The updated credit sections lay out familiar categories that allow each title’s creators to be properly credited for their work. Some of these can already be seen on the updated credits for Succession. Deadline says the sections will include Created By, Director(s), Writers, Producers, Developed By, and Based on Source Material where applicable. The rollout is expected to take up to two weeks to complete.

A screenshot taken of the Succession tv show credits on the Max streaming platform.
Some shows on Max, like Succession (pictured), have already had their credit sections updated to reflect the changes.Image: Deadline

A couple of days after issuing its apology in May, Warner Bros Discovery warned that fixing the credits across its platform “could take weeks,” because it needed time for the data to be transferred, checked, and finalized. “It is not as simple as pressing a button,” said one studio insider to Deadline. Warner Bros Discovery claims that a “technical oversight” during the transition from HBO Max to the new Max streaming platform was to blame for causing the issue.

Intentional or not, the timing of this situation has painted a sizable target on the studio. Various strikes and union activity from groups like the Writers Guild of America. Screen Actors Guild, and Directors Guild have taken place in recent weeks as professionals within the industry fight to ensure they’re fairly compensated, credited, and protected against being replaced with AI. Understandably, they didn’t appreciate the snub.

“Warner Bros.

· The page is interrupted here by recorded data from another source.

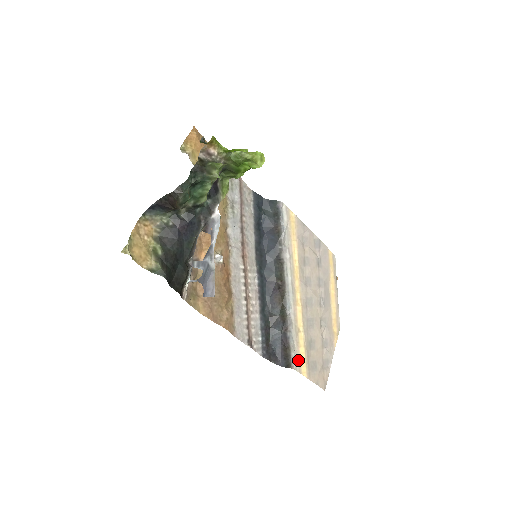
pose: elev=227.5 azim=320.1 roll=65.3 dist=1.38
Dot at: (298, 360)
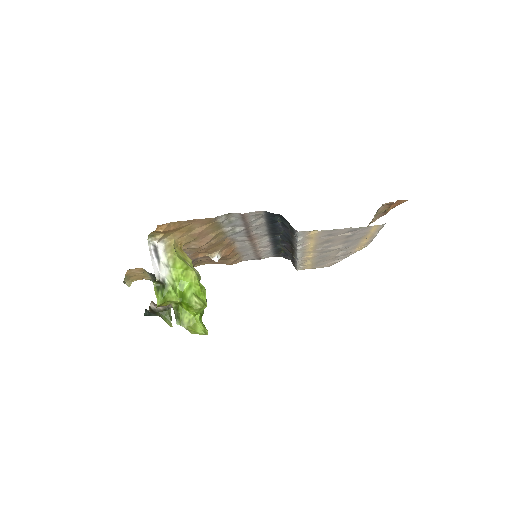
Dot at: (302, 267)
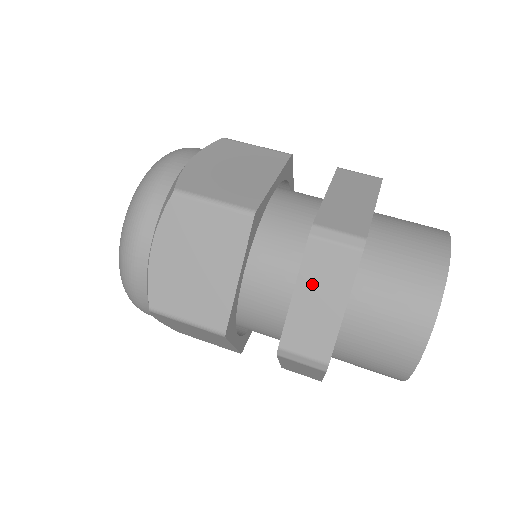
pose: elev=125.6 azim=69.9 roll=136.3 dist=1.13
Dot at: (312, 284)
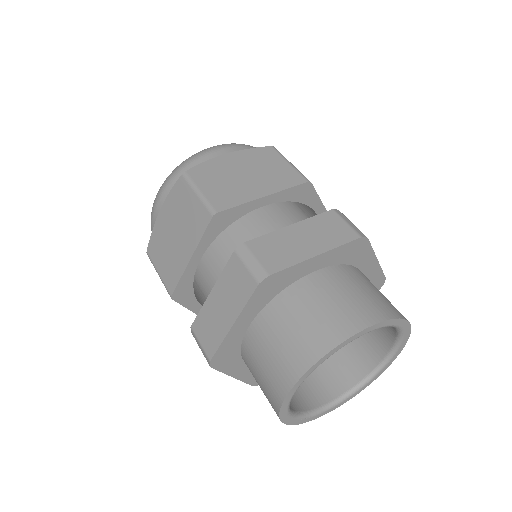
Dot at: (309, 229)
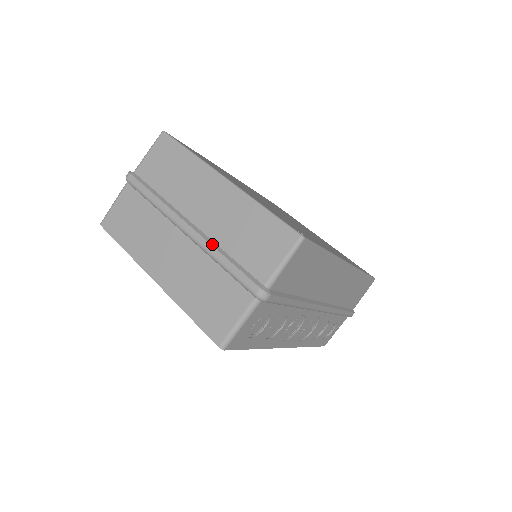
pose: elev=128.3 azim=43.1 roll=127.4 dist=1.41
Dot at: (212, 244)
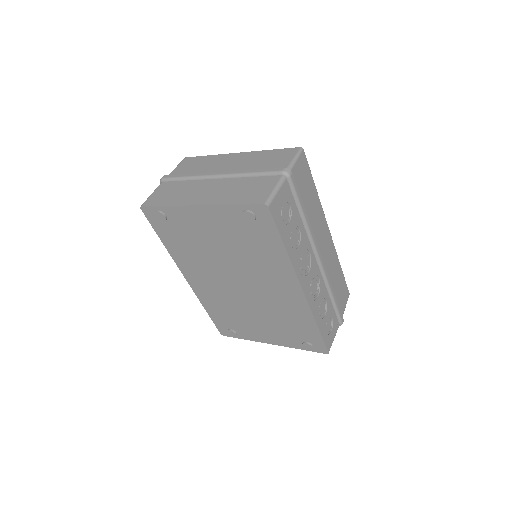
Dot at: (241, 171)
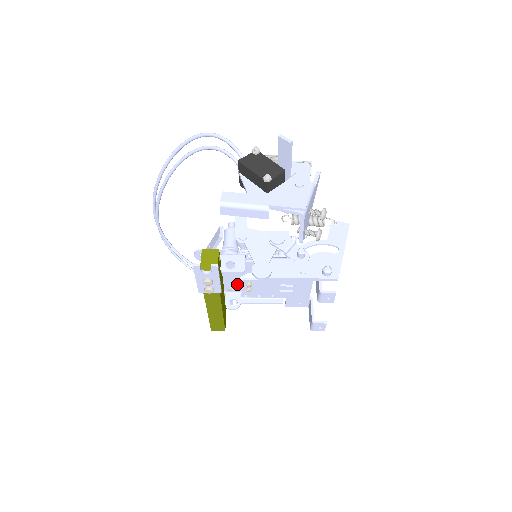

Discovery’s unilateral move, without notice or consultation, to collapse directors, writers, producers, and others into a generic category of ‘creators’ in their new Max rollout while we are in negotiations with them is a grave insult to our members and our union,” said DGA President Lesli Linka Glatter in response to the new Max credits. “This devaluation of the individual contributions of artists is a disturbing trend and the DGA will not stand for it.”

Disclosure: The Verge’s editorial staff is also unionized with the Writers Guild of America, East.